* [Material provided]
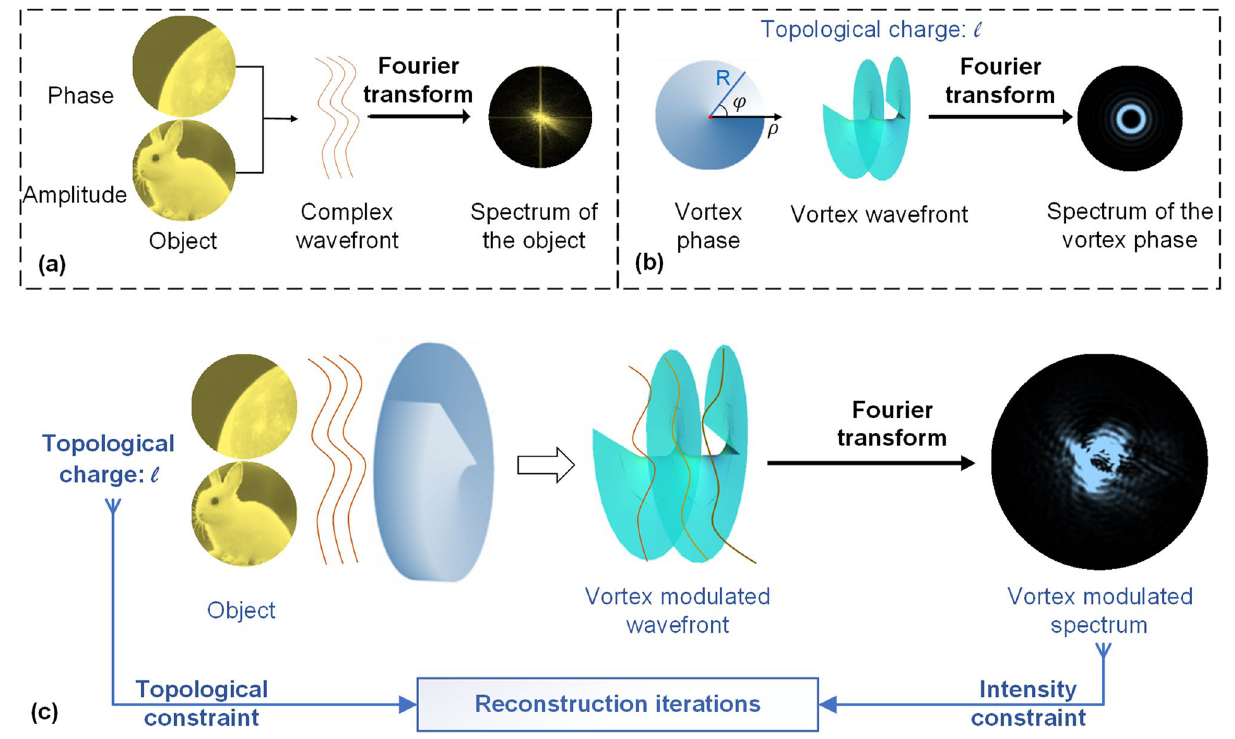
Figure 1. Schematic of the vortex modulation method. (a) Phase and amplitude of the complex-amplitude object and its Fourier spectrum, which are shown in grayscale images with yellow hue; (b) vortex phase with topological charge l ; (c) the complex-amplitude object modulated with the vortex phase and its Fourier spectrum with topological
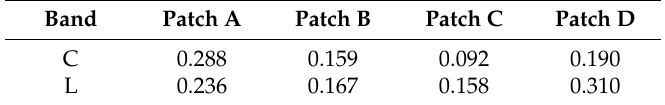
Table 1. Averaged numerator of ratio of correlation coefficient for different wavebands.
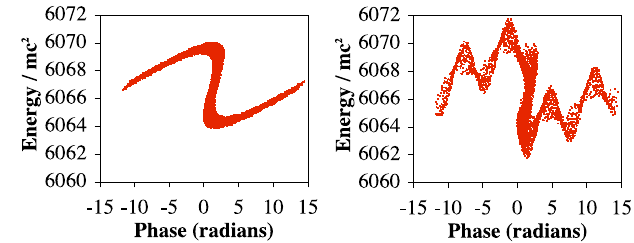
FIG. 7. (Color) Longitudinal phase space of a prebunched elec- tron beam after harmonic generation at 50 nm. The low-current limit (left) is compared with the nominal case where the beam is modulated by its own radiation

* [What is expected]
Write down exactly the lines running from the line with "Table 1. Averaged" through the end of the material, both ends included, and none of the pictures.

* [Task solution]
Table 1. Averaged numerator of ratio of correlation coefficient for different wavebands.
FIG. 7. (Color) Longitudinal phase space of a prebunched elec- tron beam after harmonic generation at 50 nm. The low-current limit (left) is compared with the nominal case where the beam is modulated by its own radiation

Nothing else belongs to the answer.